The Olympics will not be like that. Riders will be more stoked on watching a rider slip a pedal or case in his run as there is so much at stake. Also the general public will think that barspins and tailwhips are harder than Bohan’s one handed table as that’s all they will see. But then again I’m not that worried about that, if it means more facilities are built, then sweet. As you can tell I have no idea if it’s good, bad or ugly.

But am I stoked?! I wouldn’t use that word, no. It’s kinda like when team GB had a football team in it. It’s cool but there’s much more to football than the Olympics. Same for BMX.”

GREG ILLINGWORTH

“I can’t say I’m overly stoked on it but I’m also not bummed. BMX is far more popular than a lot of the other sports in the Olympics, take archery for example. So in that sense I would say it deserves a place there. In a lot of people’s eyes this will legitimise freestyle BMX… A lot of those people will be in positions of influence or power. This could mean it is possible that more skateparks may be built, particularly in places where they barely exist or don’t exist at all. 

That being said, adding freestyle BMX to the Olympics may delegitimise the sport in some ways. The identity and freedom allowed in freestyle BMX are what make it what it is. The IOC seem to fundamentally oppose a lot of that.

I don’t think freestyle BMX particularly needs the Olympics. Skateparks are constantly being built and contests being held without any governing body.

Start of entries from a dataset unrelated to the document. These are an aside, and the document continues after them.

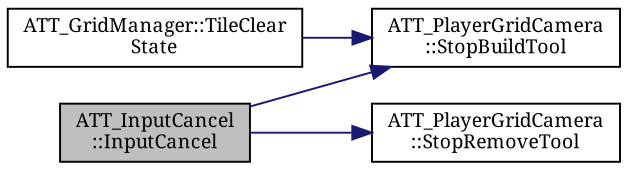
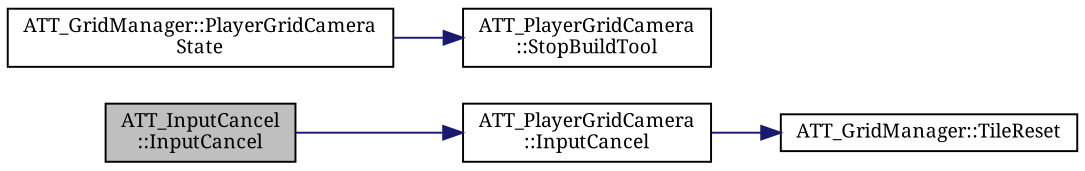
  digraph {
    fontname="Noto Serif"
    rankdir=LR
    node [color=black fillcolor=white fontname="Noto Serif" fontsize=10 shape=record style=filled]
    edge [color=midnightblue fontname="Noto Serif" fontsize=10 labelfontname=Helvetica labelfontsize=10 style=solid]
    n1 [fillcolor=grey75 fontcolor=black height=0.2 label="ATT_InputCancel\l::InputCancel" width=0.4]
    n2 [height=0.2 label="ATT_PlayerGridCamera\l::StopBuildTool" width=0.4]
-   n3 [height=0.2 label="ATT_PlayerGridCamera\l::StopRemoveTool" width=0.4]
-   n5 [height=0.2 label="ATT_GridManager::TileClear\lState" width=0.4]
-   n1 -> n2
+   n3 [height=0.2 label="ATT_PlayerGridCamera\l::InputCancel" width=0.4]
+   n4 [height=0.2 label="ATT_GridManager::TileReset" width=0.4]
+   n5 [height=0.2 label="ATT_GridManager::PlayerGridCamera\lState" width=0.4]
    n1 -> n3
+   n3 -> n4
    n5 -> n2
  }
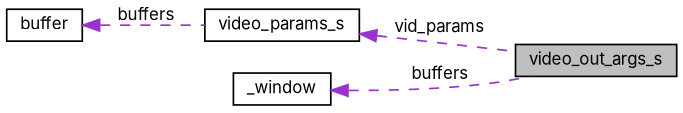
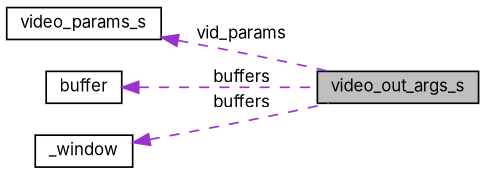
  digraph {
    fontname=Inter
    rankdir=LR
    node [color=black fillcolor=white fontname=Inter fontsize=10 shape=record style=filled]
    edge [color=darkorchid3 dir=back fontname=Inter fontsize=10 labelfontname=Helvetica labelfontsize=10 style=dashed]
    n1 [fillcolor=grey75 fontcolor=black height=0.2 label=video_out_args_s width=0.4]
    n2 [height=0.2 label=video_params_s width=0.4]
    n3 [height=0.2 label=buffer width=0.4]
    n4 [height=0.2 label=_window width=0.4]
    n2 -> n1 [label=" vid_params"]
-   n3 -> n2 [label=" buffers"]
+   n3 -> n1 [label=" buffers"]
    n4 -> n1 [label=" buffers"]
  }
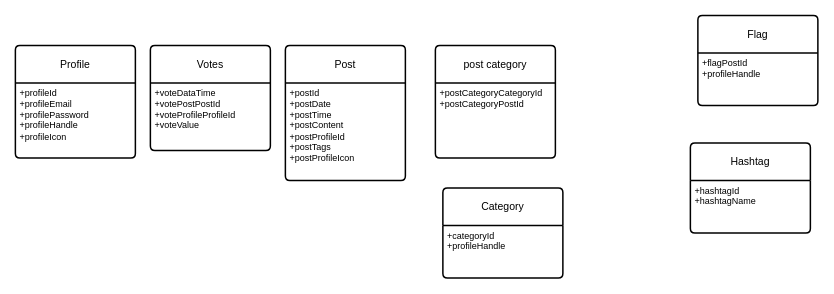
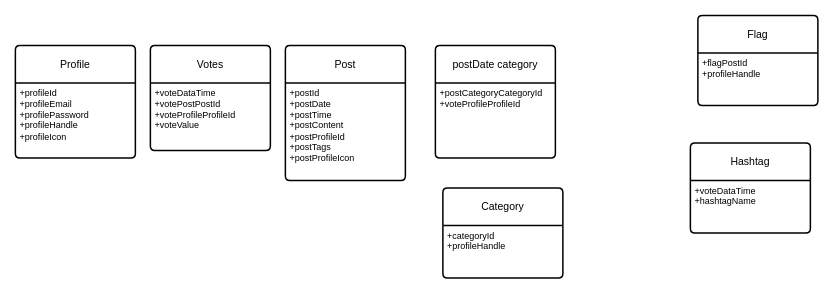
  <mxCell id="0" />
  <mxCell id="1" parent="0" />
  <mxCell id="2" value="Flag" style="swimlane;childLayout=stackLayout;horizontal=1;startSize=50;horizontalStack=0;rounded=1;fontSize=14;fontStyle=0;strokeWidth=2;resizeParent=0;resizeLast=1;shadow=0;dashed=0;align=center;arcSize=4;whiteSpace=wrap;html=1;" parent="1" vertex="1"><mxGeometry x="930" y="20" width="160" height="120" as="geometry" /></mxCell>
  <mxCell id="3" value="+flagPostId&lt;br&gt;+profileHandle" style="align=left;strokeColor=none;fillColor=none;spacingLeft=4;fontSize=12;verticalAlign=top;resizable=0;rotatable=0;part=1;html=1;" parent="2" vertex="1"><mxGeometry y="50" width="160" height="70" as="geometry" /></mxCell>
  <mxCell id="4" value="Votes" style="swimlane;childLayout=stackLayout;horizontal=1;startSize=50;horizontalStack=0;rounded=1;fontSize=14;fontStyle=0;strokeWidth=2;resizeParent=0;resizeLast=1;shadow=0;dashed=0;align=center;arcSize=4;whiteSpace=wrap;html=1;" parent="1" vertex="1"><mxGeometry x="200" y="60" width="160" height="140" as="geometry" /></mxCell>
  <mxCell id="5" value="+voteDataTime&lt;br&gt;+votePostPostId&lt;br&gt;+voteProfileProfileId&lt;br&gt;&lt;div&gt;+voteValue&lt;/div&gt;&lt;div&gt;&lt;br&gt;&lt;/div&gt;" style="align=left;strokeColor=none;fillColor=none;spacingLeft=4;fontSize=12;verticalAlign=top;resizable=0;rotatable=0;part=1;html=1;" parent="4" vertex="1"><mxGeometry y="50" width="160" height="90" as="geometry" /></mxCell>
  <mxCell id="6" value="Post" style="swimlane;childLayout=stackLayout;horizontal=1;startSize=50;horizontalStack=0;rounded=1;fontSize=14;fontStyle=0;strokeWidth=2;resizeParent=0;resizeLast=1;shadow=0;dashed=0;align=center;arcSize=4;whiteSpace=wrap;html=1;" parent="1" vertex="1"><mxGeometry x="380" y="60" width="160" height="180" as="geometry" /></mxCell>
  <mxCell id="7" value="+postId&lt;br&gt;+postDate&lt;br&gt;+postTime&lt;br&gt;+postContent&lt;br&gt;+postProfileId&lt;br&gt;+postTags&lt;br&gt;+postProfileIcon" style="align=left;strokeColor=none;fillColor=none;spacingLeft=4;fontSize=12;verticalAlign=top;resizable=0;rotatable=0;part=1;html=1;" parent="6" vertex="1"><mxGeometry y="50" width="160" height="130" as="geometry" /></mxCell>
  <mxCell id="8" value="Category" style="swimlane;childLayout=stackLayout;horizontal=1;startSize=50;horizontalStack=0;rounded=1;fontSize=14;fontStyle=0;strokeWidth=2;resizeParent=0;resizeLast=1;shadow=0;dashed=0;align=center;arcSize=4;whiteSpace=wrap;html=1;" parent="1" vertex="1"><mxGeometry x="590" y="250" width="160" height="120" as="geometry" /></mxCell>
  <mxCell id="9" value="+categoryId&lt;br&gt;+profileHandle" style="align=left;strokeColor=none;fillColor=none;spacingLeft=4;fontSize=12;verticalAlign=top;resizable=0;rotatable=0;part=1;html=1;" parent="8" vertex="1"><mxGeometry y="50" width="160" height="70" as="geometry" /></mxCell>
  <mxCell id="10" value="Profile" style="swimlane;childLayout=stackLayout;horizontal=1;startSize=50;horizontalStack=0;rounded=1;fontSize=14;fontStyle=0;strokeWidth=2;resizeParent=0;resizeLast=1;shadow=0;dashed=0;align=center;arcSize=4;whiteSpace=wrap;html=1;" parent="1" vertex="1"><mxGeometry x="20" y="60" width="160" height="150" as="geometry" /></mxCell>
  <mxCell id="11" value="+profileId&lt;br&gt;+profileEmail&lt;br&gt;+profilePassword&lt;br&gt;+profileHandle&lt;br&gt;+profileIcon" style="align=left;strokeColor=none;fillColor=none;spacingLeft=4;fontSize=12;verticalAlign=top;resizable=0;rotatable=0;part=1;html=1;" parent="10" vertex="1"><mxGeometry y="50" width="160" height="100" as="geometry" /></mxCell>
  <mxCell id="12" value="Hashtag" style="swimlane;childLayout=stackLayout;horizontal=1;startSize=50;horizontalStack=0;rounded=1;fontSize=14;fontStyle=0;strokeWidth=2;resizeParent=0;resizeLast=1;shadow=0;dashed=0;align=center;arcSize=4;whiteSpace=wrap;html=1;" parent="1" vertex="1"><mxGeometry x="920" y="190" width="160" height="120" as="geometry" /></mxCell>
- <mxCell id="13" value="+hashtagId&lt;br&gt;+hashtagName" style="align=left;strokeColor=none;fillColor=none;spacingLeft=4;fontSize=12;verticalAlign=top;resizable=0;rotatable=0;part=1;html=1;" parent="12" vertex="1"><mxGeometry y="50" width="160" height="70" as="geometry" /></mxCell>
- <mxCell id="14" value="post category" style="swimlane;childLayout=stackLayout;horizontal=1;startSize=50;horizontalStack=0;rounded=1;fontSize=14;fontStyle=0;strokeWidth=2;resizeParent=0;resizeLast=1;shadow=0;dashed=0;align=center;arcSize=4;whiteSpace=wrap;html=1;" vertex="1" parent="1"><mxGeometry x="580" y="60" width="160" height="150" as="geometry" /></mxCell>
- <mxCell id="15" value="+postCategoryCategoryId&lt;br&gt;+postCategoryPostId&lt;br&gt;" style="align=left;strokeColor=none;fillColor=none;spacingLeft=4;fontSize=12;verticalAlign=top;resizable=0;rotatable=0;part=1;html=1;" vertex="1" parent="14"><mxGeometry y="50" width="160" height="100" as="geometry" /></mxCell>
+ <mxCell id="13" value="+voteDataTime&lt;br&gt;+hashtagName" style="align=left;strokeColor=none;fillColor=none;spacingLeft=4;fontSize=12;verticalAlign=top;resizable=0;rotatable=0;part=1;html=1;" parent="12" vertex="1"><mxGeometry y="50" width="160" height="70" as="geometry" /></mxCell>
+ <mxCell id="14" value="postDate category" style="swimlane;childLayout=stackLayout;horizontal=1;startSize=50;horizontalStack=0;rounded=1;fontSize=14;fontStyle=0;strokeWidth=2;resizeParent=0;resizeLast=1;shadow=0;dashed=0;align=center;arcSize=4;whiteSpace=wrap;html=1;" vertex="1" parent="1"><mxGeometry x="580" y="60" width="160" height="150" as="geometry" /></mxCell>
+ <mxCell id="15" value="+postCategoryCategoryId&lt;br&gt;+voteProfileProfileId&lt;br&gt;" style="align=left;strokeColor=none;fillColor=none;spacingLeft=4;fontSize=12;verticalAlign=top;resizable=0;rotatable=0;part=1;html=1;" vertex="1" parent="14"><mxGeometry y="50" width="160" height="100" as="geometry" /></mxCell>
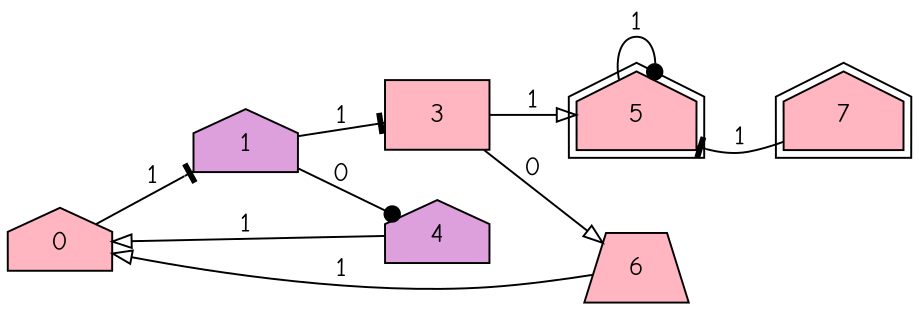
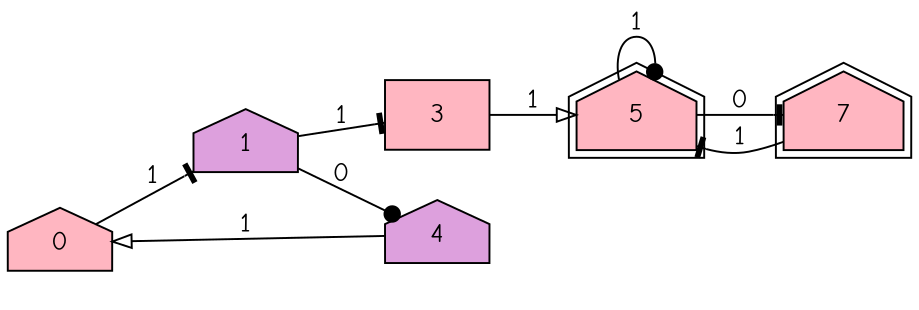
  digraph {
    fontname="Comic Neue"
    ordering=out
    rankdir=LR
    node [fillcolor=lightpink fontname="Comic Neue" shape=house style=filled]
    edge [arrowhead=tee fontname="Comic Neue"]
    n1 [label=0]
    n2 [fillcolor=plum label=1]
    n3 [label=3 shape=box]
    n4 [fillcolor=plum label=4]
    n5 [label=5 peripheries=2]
-   n6 [label=6 shape=trapezium]
    n7 [label=7 peripheries=2]
    n1 -> n2 [label=1]
    n2 -> n3 [label=1]
    n2 -> n4 [arrowhead=dot label=0]
    n3 -> n5 [arrowhead=onormal label=1]
-   n3 -> n6 [arrowhead=onormal label=0]
    n4 -> n1 [arrowhead=onormal label=1]
    n5 -> n5 [arrowhead=dot label=1]
-   n6 -> n1 [arrowhead=onormal label=1]
+   n5 -> n7 [label=0]
    n7 -> n5 [label=1]
  }
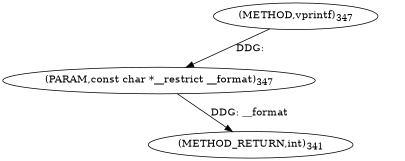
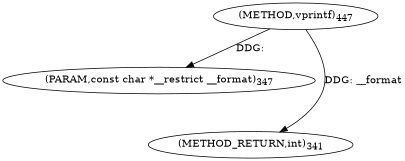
  digraph {
-   n1 [label=<(METHOD,vprintf)<SUB>347</SUB>>]
+   n1 [label=<(METHOD,vprintf)<SUB>447</SUB>>]
    n2 [label=<(PARAM,const char *__restrict __format)<SUB>347</SUB>>]
    n3 [label=<(METHOD_RETURN,int)<SUB>341</SUB>>]
    n1 -> n2 [label="DDG: "]
-   n2 -> n3 [label="DDG: __format"]
+   n1 -> n3 [label="DDG: __format"]
  }
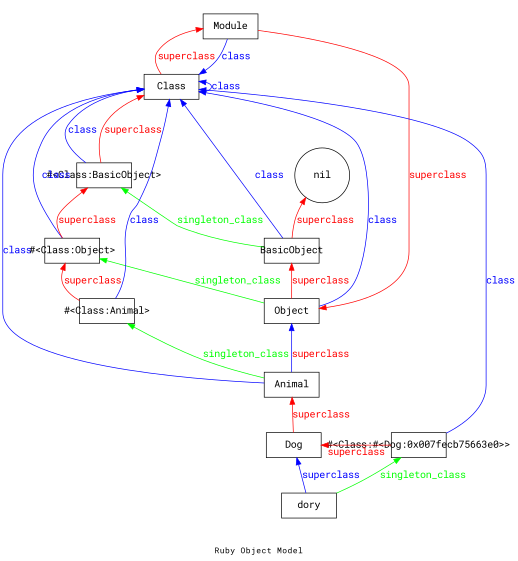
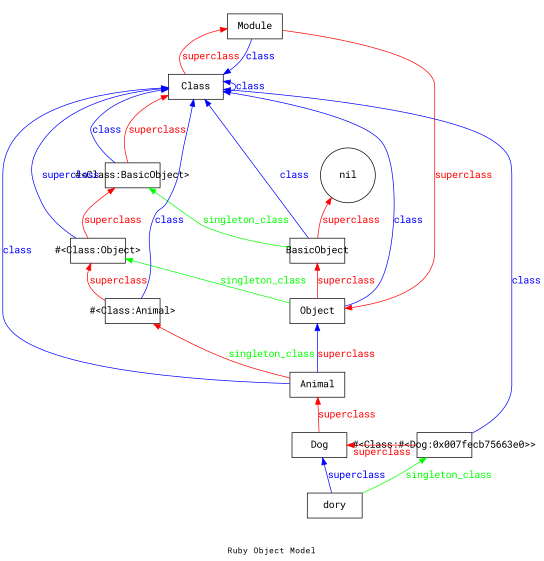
  digraph {
    fontname="Roboto Mono"
    fontsize=12
    label="Ruby Object Model"
    rankdir=BT
    node [fixedsize=true fontname="Roboto Mono" shape=box]
    edge [color=blue fontcolor=red fontname="Roboto Mono"]
    Animal [width=1.1]
    Dog [width=1.1]
    Object [width=1.1]
    BasicObject [width=1.1]
    Class [width=1.1]
    Module [width=1.1]
    "#<Class:Animal>" [width=1.1]
    "#<Class:Object>" [width=1.1]
    "#<Class:BasicObject>" [width=1.1]
    "#<Class:#<Dog:0x007fecb75663e0>>" [width=1.1]
    nil [shape=circle width=1.1]
    dory [width=1.1]
    subgraph sub_1 {
      Animal
      Dog
      Object
      BasicObject
      Class
      Module
      "#<Class:Animal>"
      "#<Class:Object>"
      "#<Class:BasicObject>"
      "#<Class:#<Dog:0x007fecb75663e0>>"
    }
    subgraph cluster_2 {
      style=invisible
      Animal
      Dog
      Object
      BasicObject
      nil
      dory
    }
    subgraph cluster_3 {
      style=invisible
      Class
      Module
    }
    subgraph cluster_4 {
      style=invisible
      "#<Class:Animal>"
      "#<Class:Object>"
      "#<Class:BasicObject>"
    }
    Animal -> Object [label=superclass]
    Animal -> Class [fontcolor=blue label=class]
-   Animal -> "#<Class:Animal>" [color=green fontcolor=green label=singleton_class]
+   Animal -> "#<Class:Animal>" [color=red fontcolor=green label=singleton_class]
    Dog -> Animal [color=red label=superclass]
    Object -> BasicObject [color=red label=superclass]
    Object -> Class [fontcolor=blue label=class]
    Object -> "#<Class:Object>" [color=green fontcolor=green label=singleton_class]
    BasicObject -> Class [fontcolor=blue label=class]
    BasicObject -> "#<Class:BasicObject>" [color=green fontcolor=green label=singleton_class]
    BasicObject -> nil [color=red label=superclass]
    Class -> Class [fontcolor=blue label=class]
    Class -> Module [color=red label=superclass]
    Module -> Object [color=red label=superclass]
    Module -> Class [fontcolor=blue label=class]
    "#<Class:Animal>" -> Class [fontcolor=blue label=class]
    "#<Class:Animal>" -> "#<Class:Object>" [color=red label=superclass]
-   "#<Class:Object>" -> Class [fontcolor=blue label=class]
+   "#<Class:Object>" -> Class [fontcolor=blue label=superclass]
    "#<Class:Object>" -> "#<Class:BasicObject>" [color=red label=superclass]
    "#<Class:BasicObject>" -> Class [color=red label=superclass]
    "#<Class:BasicObject>" -> Class [fontcolor=blue label=class]
    "#<Class:#<Dog:0x007fecb75663e0>>" -> Dog [color=red label=superclass]
    "#<Class:#<Dog:0x007fecb75663e0>>" -> Class [fontcolor=blue label=class]
    dory -> Dog [fontcolor=blue label=superclass]
    dory -> "#<Class:#<Dog:0x007fecb75663e0>>" [color=green fontcolor=green label=singleton_class]
  }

It happens naturally and organically, leaving the entire scene flooded with diversity, creativity, and freedom.

“At the very least, a lot of people will see freestyle BMX for the first time.”

What it’s really going to come down to is which people get involved, how in touch they are to the current BMX scene and how committed they are to making all aspects of the process fair. I’ve already heard of some European national teams being formed with riders and coaches that may not be most qualified or most deserving. 

At the end of the day I don’t think it’s going to have any negative effect on BMX. Regardless of how it goes, BMX will always carry on doing its own thing in the background. What remains to be seen is if it will make a positive impact and not just be a circus act with strings pulled by the greedy leeches of bureaucracy. 

I do hope it’s positive. At the very least, a lot of people will see freestyle BMX for the first time.”

RYAN NYQUIST

“Rules, formats… this is nothing new for Freestyle competition. Any event that you attend has rules and formats. That goes for street, park, dirt, vert, or flat.  So no big deal on that. 

The thing that I keep returning to is that Freestyle is truly FREE. You can do whatever you want to do on your bike. You can try to be an Olympian or you can hang out in the woods with your friends building and riding trails. You can train hard, or you could have amazing laughs with your friends just cruising the streets.  It’s completely up to you. Nobody is forcing anybody to do anything.

What the Olympics does provide is the possibility for a rider to take their experience to the next level. To fulfil a dream that wasn’t there before. It puts BMX in front of a larger audience and legitimises what we do, in the eyes of the everyday Joe, who may not understand it. It has the potential to bridge the gap between municipalities and the riders. Women Freestylers will be able to compete on a level that they’ve never had before, and hopefully create some amazing opportunities for them. It’s an open door and you can choose to go through it or not. Either way, Freestyle will remain whole and intact. 

“Freestyle will always be free.
What you create from it is up to you.”

When X Games came on the scene, there were similar discussions. Was this going ruin our sport…? Was this the end of FREEstyle…? etc. Many of today’s top pros and industry elites got into BMX because they saw it on TV and wanted to do what those heroes were doing. Did it ruin what Freestyle is today? No. People are still choosing to do what they love to do on their bikes, whether that be in front of thousands of people or in their front yard. Freestyle will always be free. What you create from it is up to you.”